Summaries should appear in two places at the most: at the beginning of the presentation, where a high-level summary will help orient the audience, and at the end, where a summary helps to emphasize the main points.

To further reduce the opportunity for summary, do not stick with the default page layouts, which offer bullets by default. Instead, right-click each new slide and select Page Layout. From the side pane, you can then select other designs – particularly the first blank layout or a blank layout that includes a title (Figure 4).

Figure 4: Most of the page layouts in Impress default to a bulleted summary. Instead, consider the top left layout, or the one third from the top left if you need a title.

Unfortunately, you cannot edit the Impress Outline styles so that they do not use a bullet list, although you can change the default to a numbered list; however, you can delete the bullet by placing the cursor at the start of a list item’s text and backspacing. Alternatively, press F2 to create a text box rather than using the default bullets, a choice that also gives you greater flexibility in positioning text. With these tactics, you should manage to avoid summarizing instead of talking.

Avoiding Summarizing While Presenting

Even when you minimize summary in the design of your slide show, it can still creep in during presentation.

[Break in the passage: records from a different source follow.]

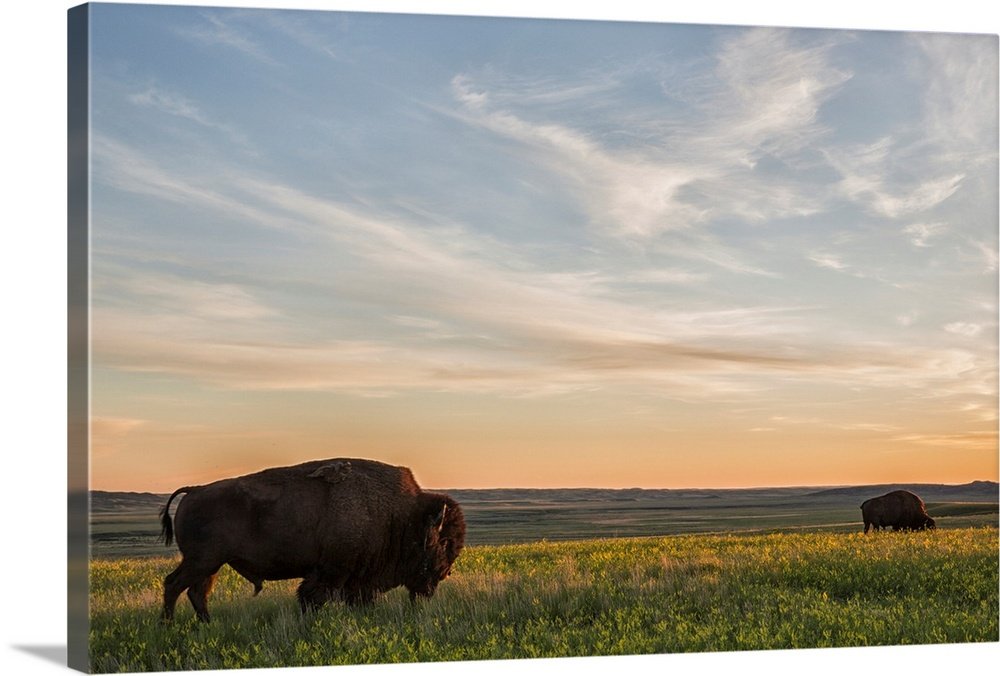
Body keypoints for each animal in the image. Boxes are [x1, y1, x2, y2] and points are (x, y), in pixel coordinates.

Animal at [159, 458, 465, 622]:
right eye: (443, 543)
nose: (444, 574)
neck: (401, 515)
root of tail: (195, 490)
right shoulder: (331, 572)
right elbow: (312, 598)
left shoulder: (355, 580)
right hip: (202, 561)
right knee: (174, 585)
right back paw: (168, 626)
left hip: (210, 565)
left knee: (196, 592)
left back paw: (206, 625)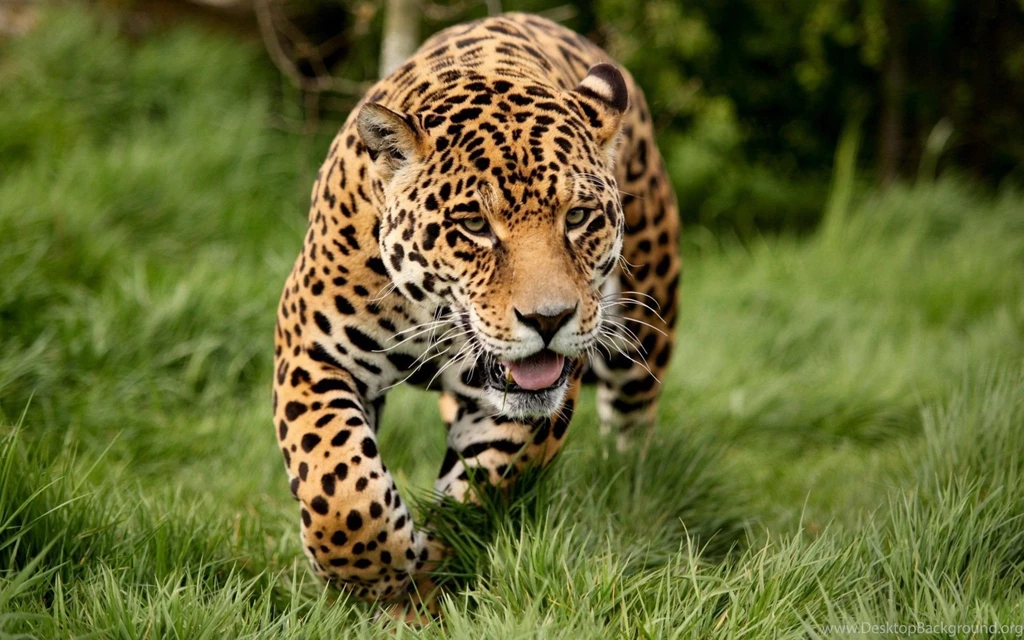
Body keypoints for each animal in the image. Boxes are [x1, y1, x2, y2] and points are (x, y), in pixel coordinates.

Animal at [272, 12, 681, 614]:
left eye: (577, 217)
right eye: (473, 226)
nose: (549, 320)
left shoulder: (528, 407)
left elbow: (478, 488)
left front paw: (426, 573)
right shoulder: (312, 351)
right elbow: (338, 484)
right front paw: (373, 577)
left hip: (645, 327)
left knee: (632, 423)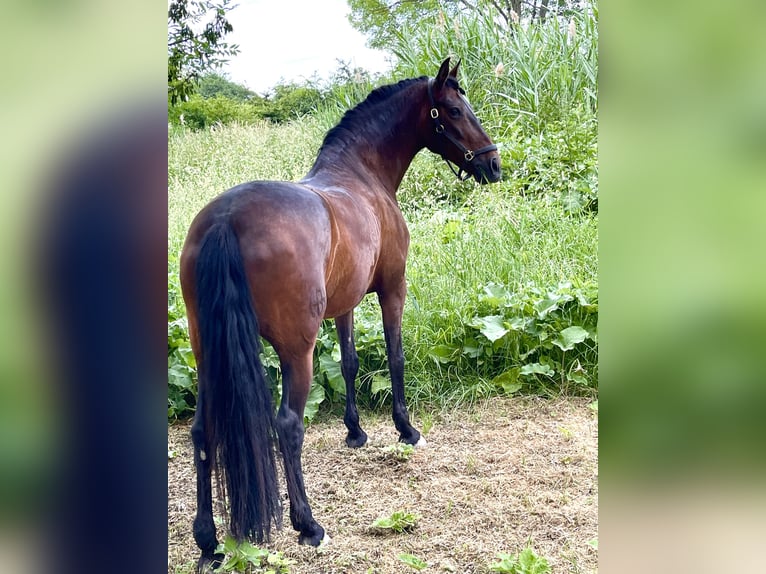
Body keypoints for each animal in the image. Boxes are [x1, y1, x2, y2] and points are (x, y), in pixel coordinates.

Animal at [180, 58, 504, 572]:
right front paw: (406, 430)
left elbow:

For one thing, if you are nervous, you might be tempted to summarize because it feels safe and reliable. Even if your slide show avoids summary, your notes do not, and if you are not careful, you may start simply reading them.

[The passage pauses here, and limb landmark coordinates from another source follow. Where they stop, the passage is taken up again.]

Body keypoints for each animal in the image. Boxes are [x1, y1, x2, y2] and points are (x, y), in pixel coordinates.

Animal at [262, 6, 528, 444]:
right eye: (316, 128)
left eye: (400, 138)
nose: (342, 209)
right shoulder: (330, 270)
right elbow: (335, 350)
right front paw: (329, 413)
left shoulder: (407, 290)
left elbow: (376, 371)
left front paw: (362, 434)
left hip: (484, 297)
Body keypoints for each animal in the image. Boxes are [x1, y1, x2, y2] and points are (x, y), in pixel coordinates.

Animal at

However, you can minimize the temptation to summarize by controlling as much of the situation as possible. Practice your talk beforehand, if possible timing each section so that you always know how you are using your time. Carry a backup of your presentation and notes so that, if the slide projector fails, you can still talk. Arrive and set up early to minimize your nervousness.

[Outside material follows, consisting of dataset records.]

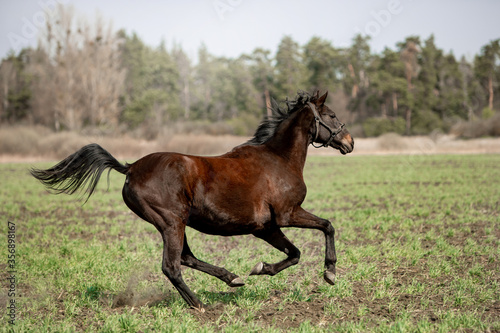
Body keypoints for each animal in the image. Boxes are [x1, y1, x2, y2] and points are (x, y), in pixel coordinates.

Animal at [31, 90, 354, 308]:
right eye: (332, 115)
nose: (350, 142)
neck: (279, 159)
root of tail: (131, 167)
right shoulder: (288, 214)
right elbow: (327, 226)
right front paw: (330, 272)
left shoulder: (266, 227)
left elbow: (294, 253)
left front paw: (261, 269)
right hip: (171, 221)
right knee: (172, 266)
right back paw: (199, 304)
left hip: (176, 223)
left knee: (186, 258)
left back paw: (231, 278)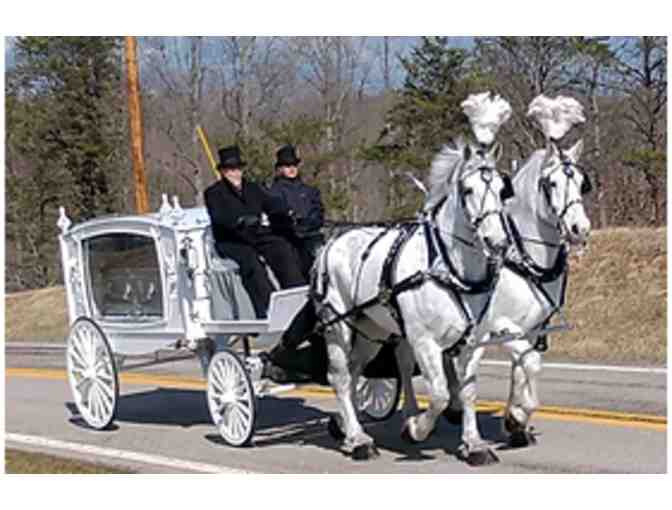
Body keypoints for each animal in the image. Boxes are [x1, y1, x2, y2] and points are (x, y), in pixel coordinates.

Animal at [312, 137, 512, 460]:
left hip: (371, 330)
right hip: (337, 324)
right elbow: (440, 393)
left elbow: (468, 390)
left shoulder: (473, 341)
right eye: (468, 190)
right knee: (340, 377)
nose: (498, 242)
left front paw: (474, 444)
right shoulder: (423, 340)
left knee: (354, 371)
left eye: (501, 188)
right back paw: (359, 439)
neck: (447, 267)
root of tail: (330, 243)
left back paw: (345, 427)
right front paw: (416, 428)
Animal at [440, 136, 592, 462]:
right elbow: (531, 363)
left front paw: (516, 425)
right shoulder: (500, 327)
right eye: (551, 184)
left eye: (581, 182)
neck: (520, 256)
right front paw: (518, 417)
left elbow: (520, 367)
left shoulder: (532, 328)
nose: (580, 229)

Most of all, do all you can to avoid looking at the screen yourself, so you can connect with the audience. You can encourage the audience to watch you rather than the slide show by positioning yourself to the left of the screen, where listeners’ eyes are more likely to fall on you as they start to read a screen. Move about as you talk, marking a change of topic with a change of position, distracting the audience from the screen.

Similarly, to prevent just reading from the screen, be well-rehearsed enough that all you need to do is check that each change of slides brings you to where you want to be. Do not read notes, except in an emergency. If possible, have someone else change slides. Do anything you can to unglue your own eyes from the slide show, freeing yourself to watch the audience’s reaction and make eye contact with audience members.

Going Against the Current

Designing and delivering an effective slide show means working against the default design of Impress or any slide show application (Figure 5). A summary slide show might go against all the advice of information designers like Tufte, but, for both users and designers, it is the model of what they expect a presentation to be.

Figure 5: The default layout in Impress is a summary of bullet points – something you want to avoid at all costs.

However, you do not have to follow the structural default or audience expectations when giving a slide show, any more than you have to format a text document manually. With some rethinking and a few workarounds, you can deliver a presentation that not only avoids boring your listeners, but leaves them asking questions and maybe – who knows? – teaching them something in the process.